▶ [Exercise data]:
____

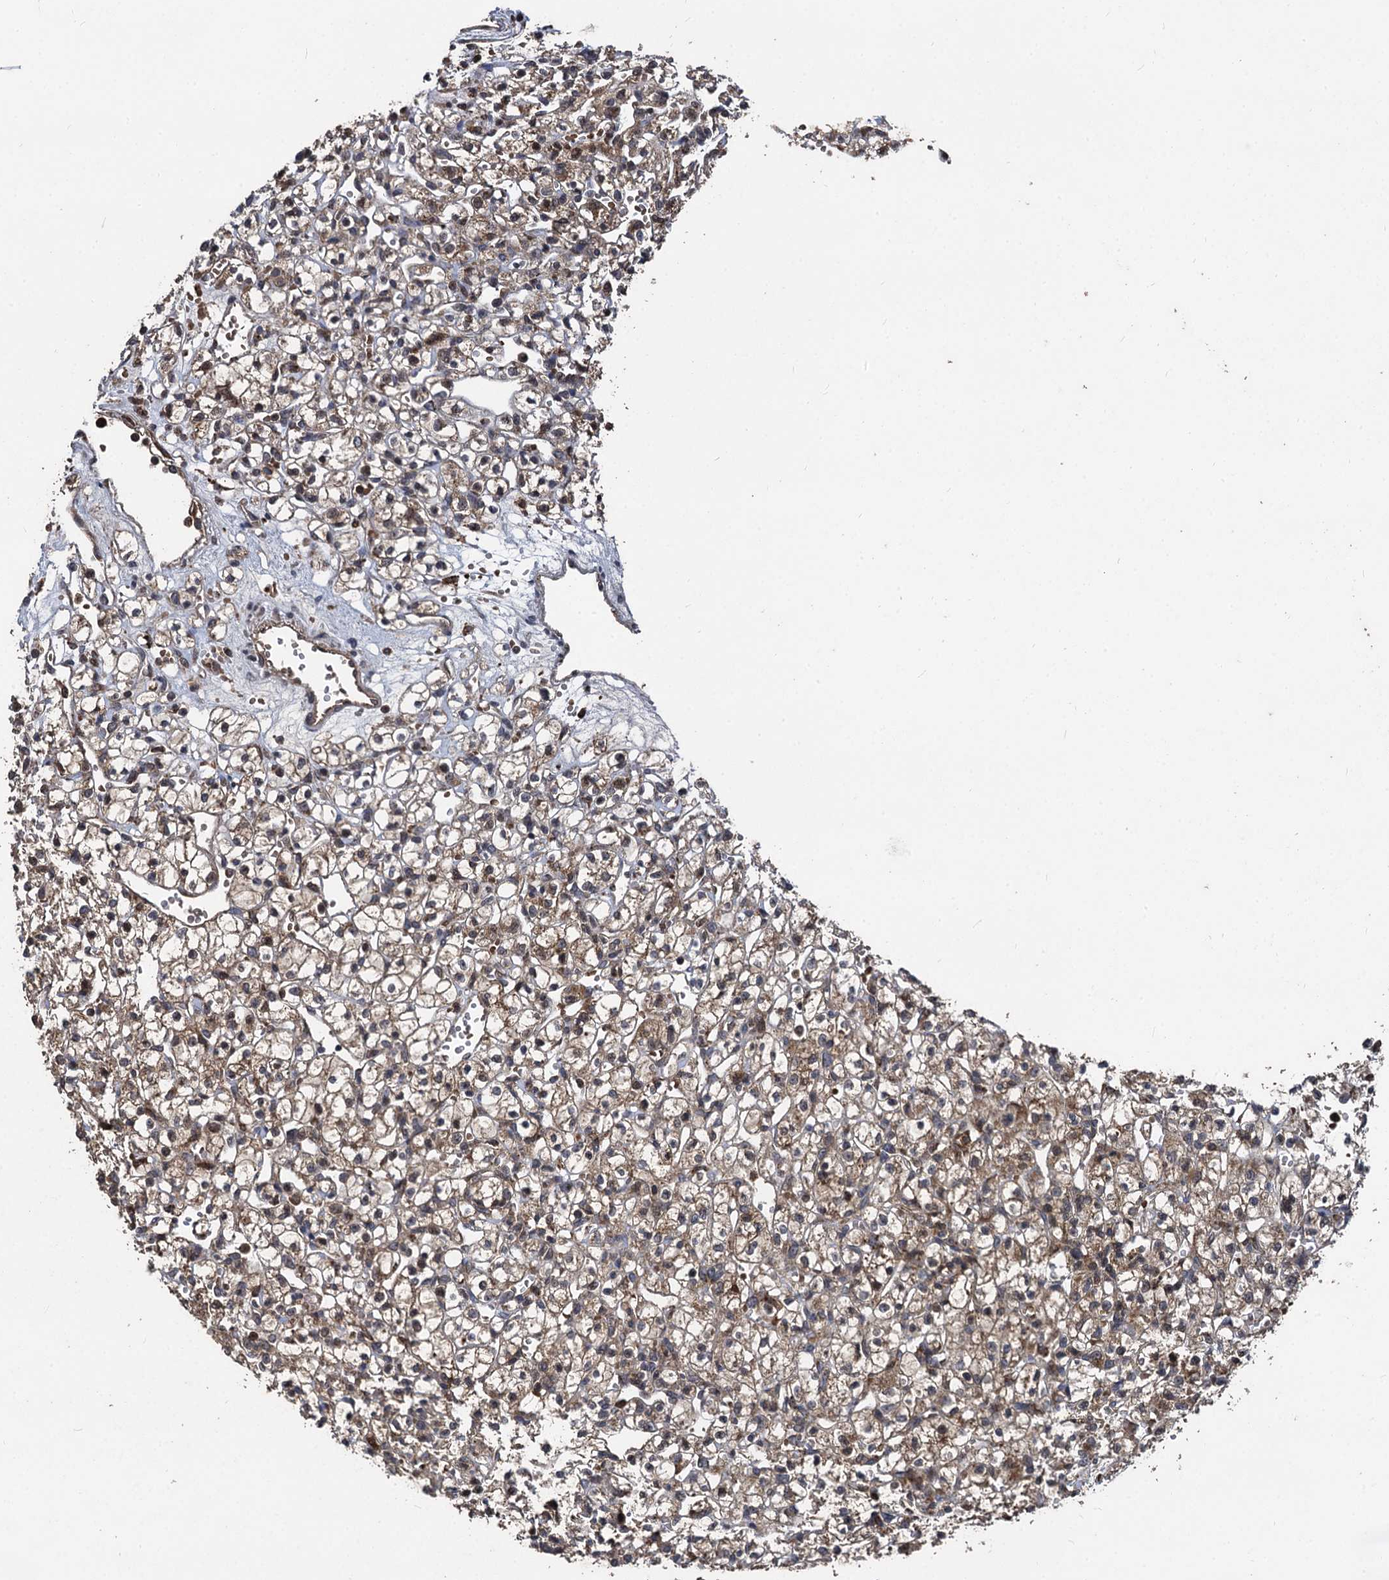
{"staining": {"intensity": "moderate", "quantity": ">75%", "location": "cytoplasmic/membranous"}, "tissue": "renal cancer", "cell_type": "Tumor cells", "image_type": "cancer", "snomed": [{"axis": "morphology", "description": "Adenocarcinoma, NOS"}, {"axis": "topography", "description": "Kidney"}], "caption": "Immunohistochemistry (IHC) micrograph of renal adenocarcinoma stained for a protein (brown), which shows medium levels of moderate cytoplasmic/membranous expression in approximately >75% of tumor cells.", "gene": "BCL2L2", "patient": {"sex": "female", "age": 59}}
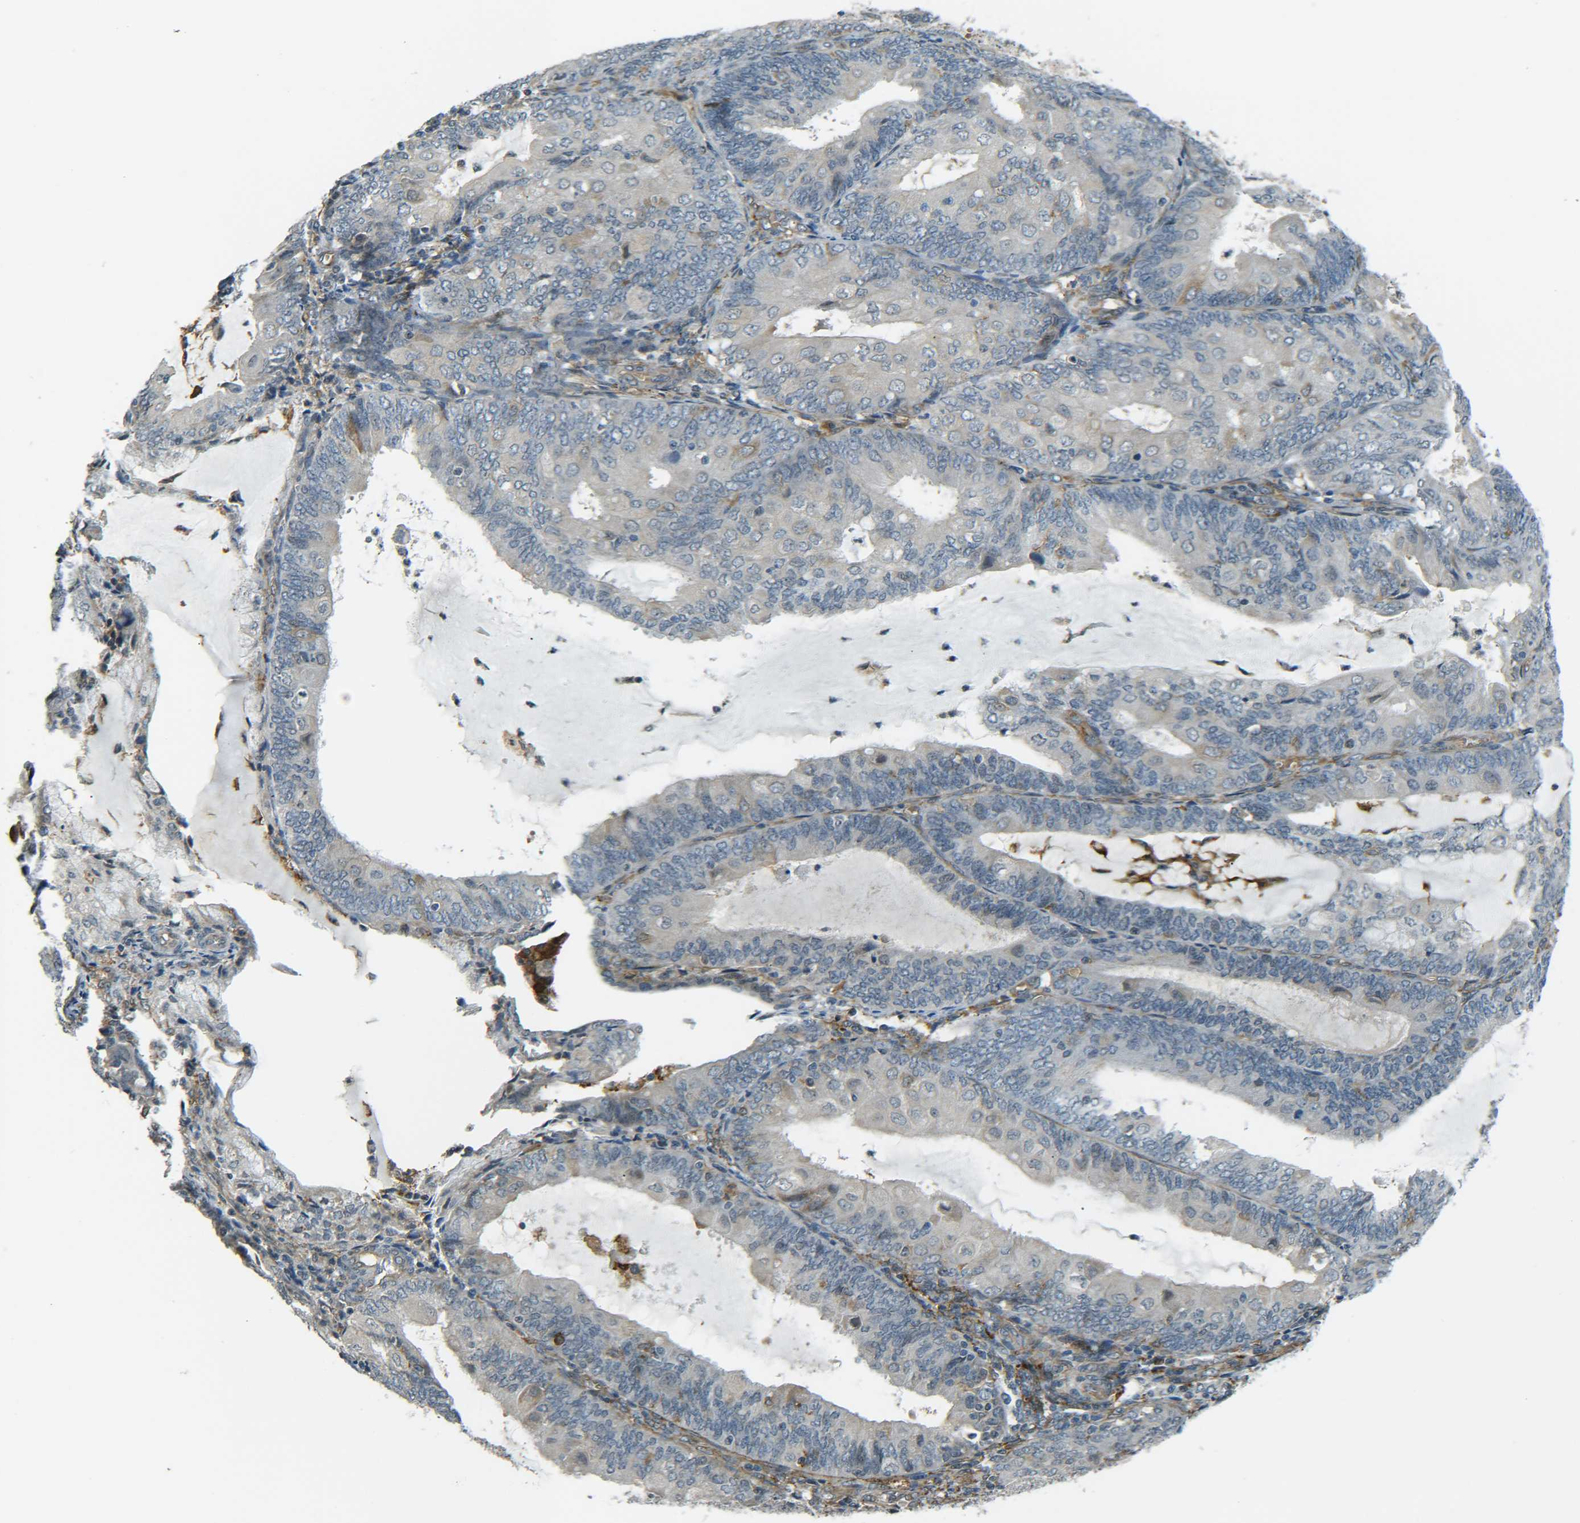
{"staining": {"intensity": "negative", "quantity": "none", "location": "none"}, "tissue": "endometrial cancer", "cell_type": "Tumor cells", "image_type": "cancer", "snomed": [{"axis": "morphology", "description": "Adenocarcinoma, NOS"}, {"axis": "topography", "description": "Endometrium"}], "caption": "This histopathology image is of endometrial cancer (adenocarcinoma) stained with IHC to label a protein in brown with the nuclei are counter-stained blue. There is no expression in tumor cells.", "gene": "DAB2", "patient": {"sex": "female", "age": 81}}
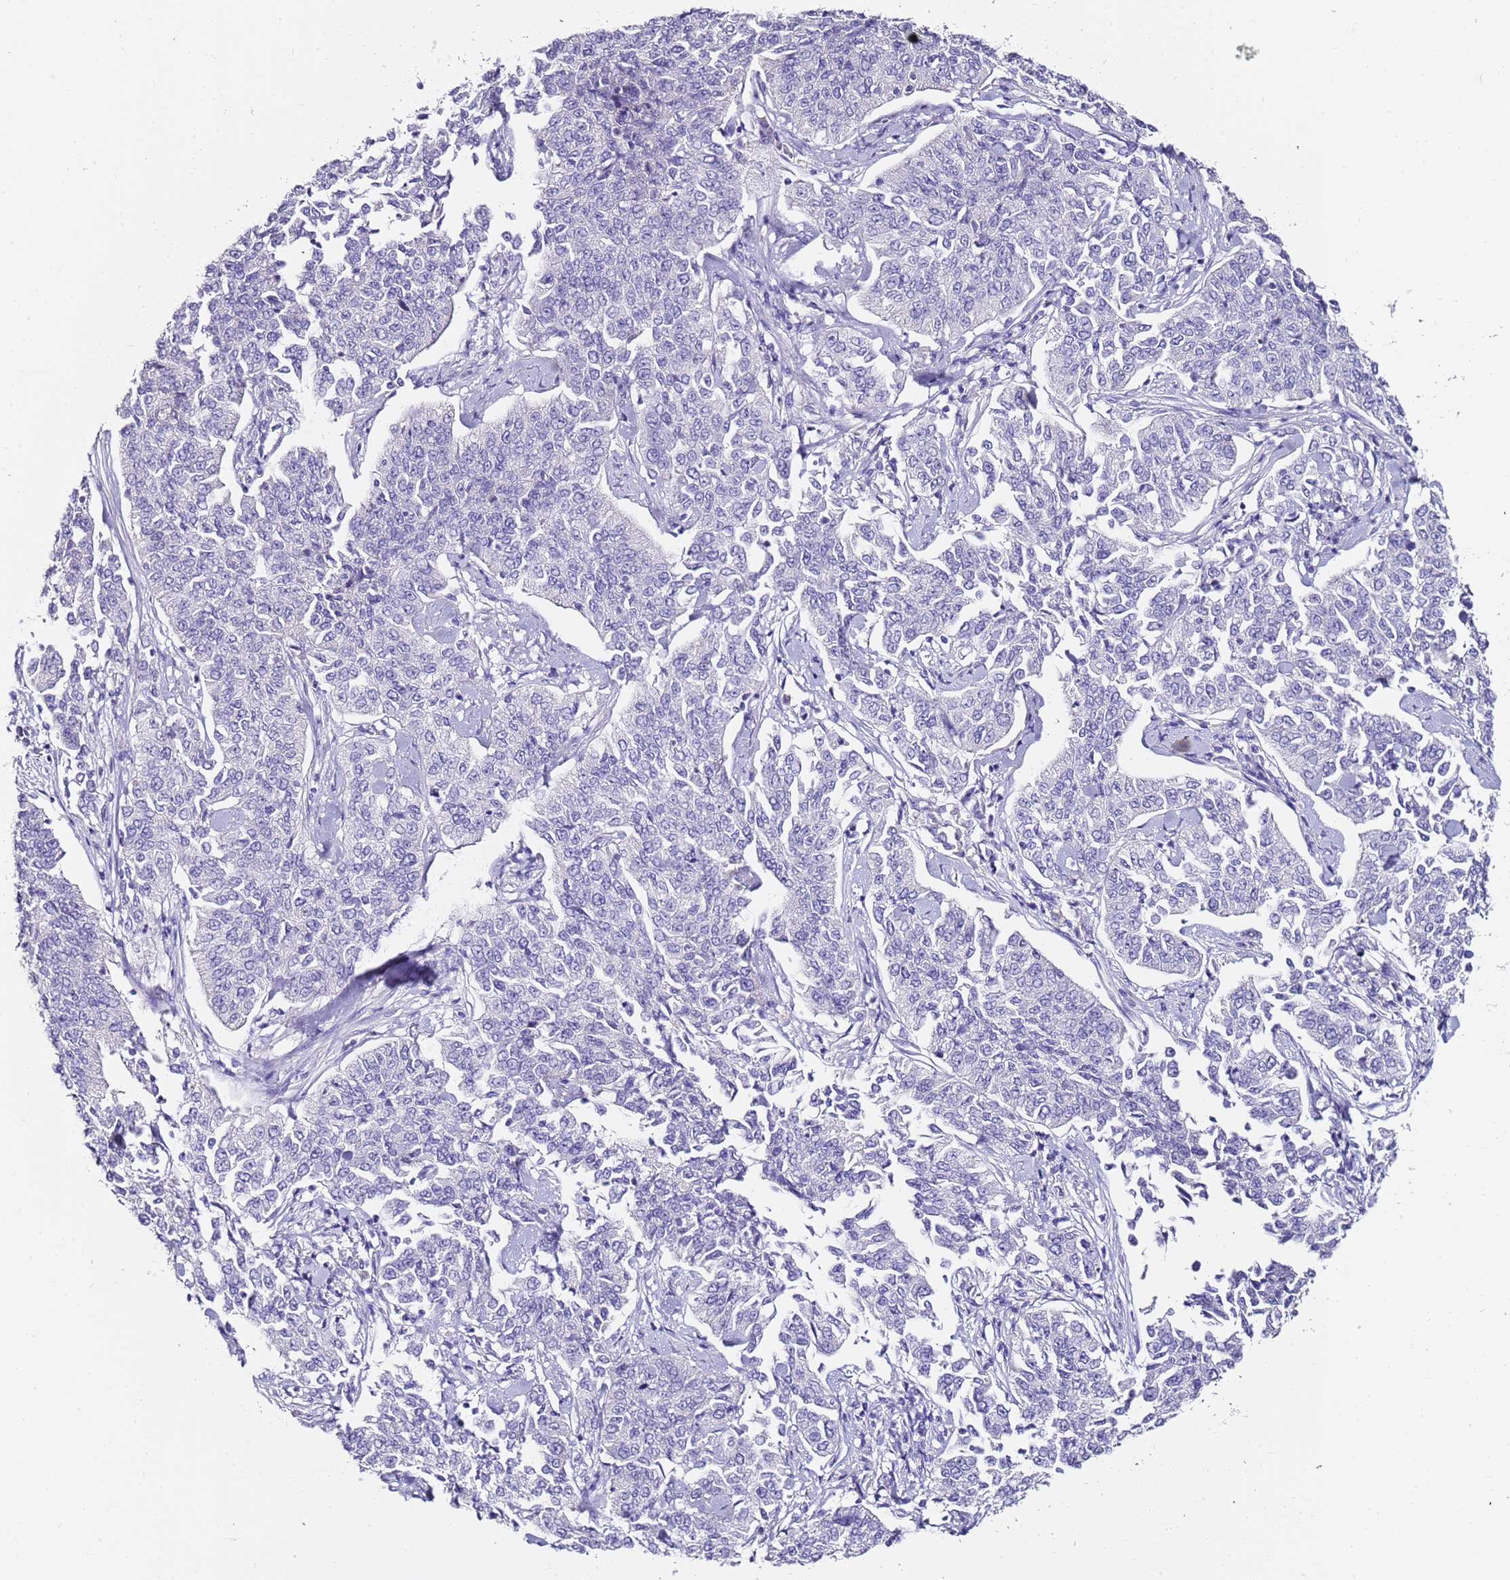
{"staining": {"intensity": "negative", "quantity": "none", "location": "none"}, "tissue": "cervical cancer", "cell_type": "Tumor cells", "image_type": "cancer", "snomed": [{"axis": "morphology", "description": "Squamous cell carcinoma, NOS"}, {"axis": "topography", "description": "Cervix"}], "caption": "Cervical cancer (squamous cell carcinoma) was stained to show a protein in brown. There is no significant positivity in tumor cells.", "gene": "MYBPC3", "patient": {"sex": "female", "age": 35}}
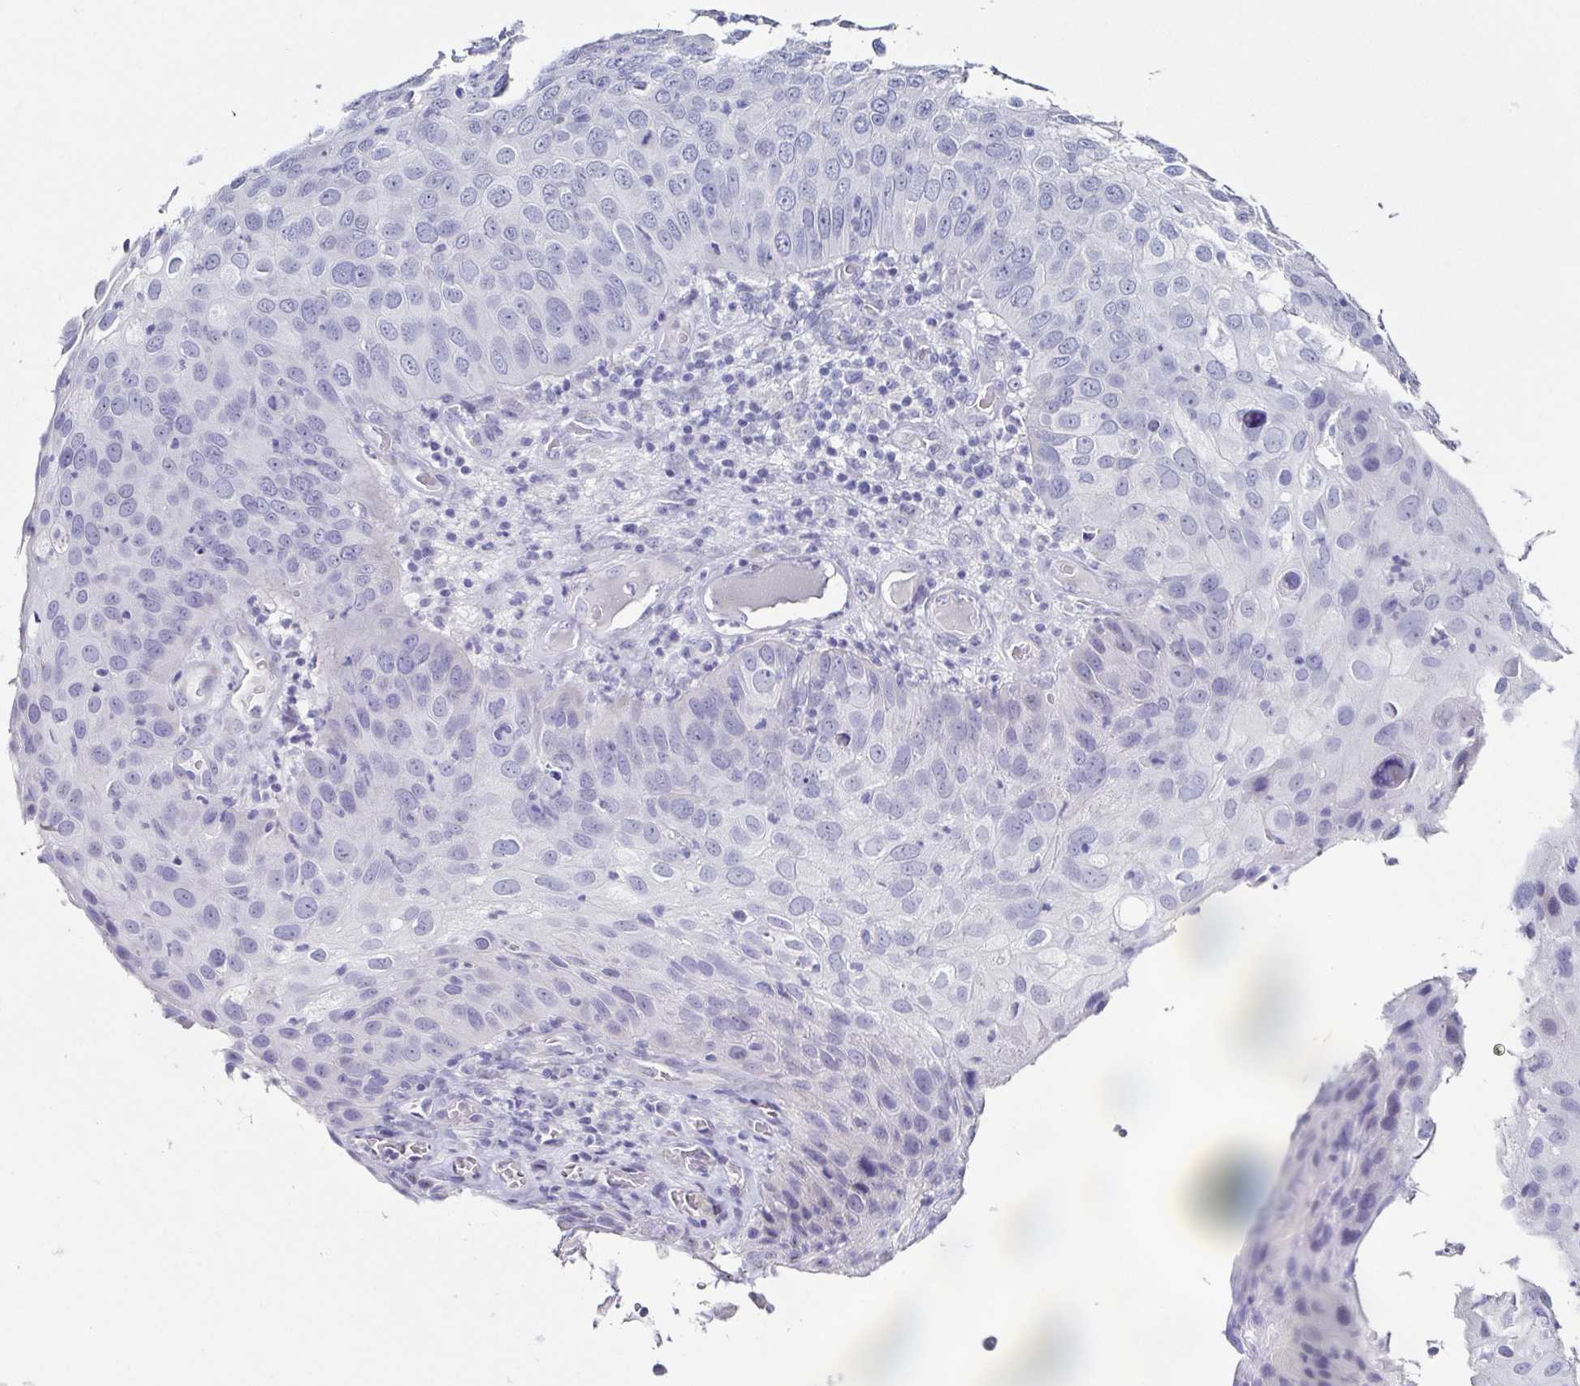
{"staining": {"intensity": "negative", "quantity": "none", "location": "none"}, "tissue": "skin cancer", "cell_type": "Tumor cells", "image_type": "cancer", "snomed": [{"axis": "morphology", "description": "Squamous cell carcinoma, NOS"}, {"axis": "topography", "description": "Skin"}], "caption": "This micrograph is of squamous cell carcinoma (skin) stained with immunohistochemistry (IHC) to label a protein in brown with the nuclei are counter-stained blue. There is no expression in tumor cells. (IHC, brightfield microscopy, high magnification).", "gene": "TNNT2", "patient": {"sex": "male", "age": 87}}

____

▶ [Exercise goal]: From the line containing "cancer (squamous cell" down to the end of the listing above, every line is to be returned exactly, though the pictures are not.

▶ [Response]:
{"staining": {"intensity": "negative", "quantity": "none", "location": "none"}, "tissue": "cervical cancer", "cell_type": "Tumor cells", "image_type": "cancer", "snomed": [{"axis": "morphology", "description": "Squamous cell carcinoma, NOS"}, {"axis": "topography", "description": "Cervix"}], "caption": "Cervical cancer (squamous cell carcinoma) was stained to show a protein in brown. There is no significant positivity in tumor cells.", "gene": "MYBPC3", "patient": {"sex": "female", "age": 35}}
{"staining": {"intensity": "negative", "quantity": "none", "location": "none"}, "tissue": "skin cancer", "cell_type": "Tumor cells", "image_type": "cancer", "snomed": [{"axis": "morphology", "description": "Squamous cell carcinoma, NOS"}, {"axis": "topography", "description": "Skin"}], "caption": "This micrograph is of squamous cell carcinoma (skin) stained with immunohistochemistry (IHC) to label a protein in brown with the nuclei are counter-stained blue. There is no expression in tumor cells. (IHC, brightfield microscopy, high magnification).", "gene": "TNNT2", "patient": {"sex": "male", "age": 87}}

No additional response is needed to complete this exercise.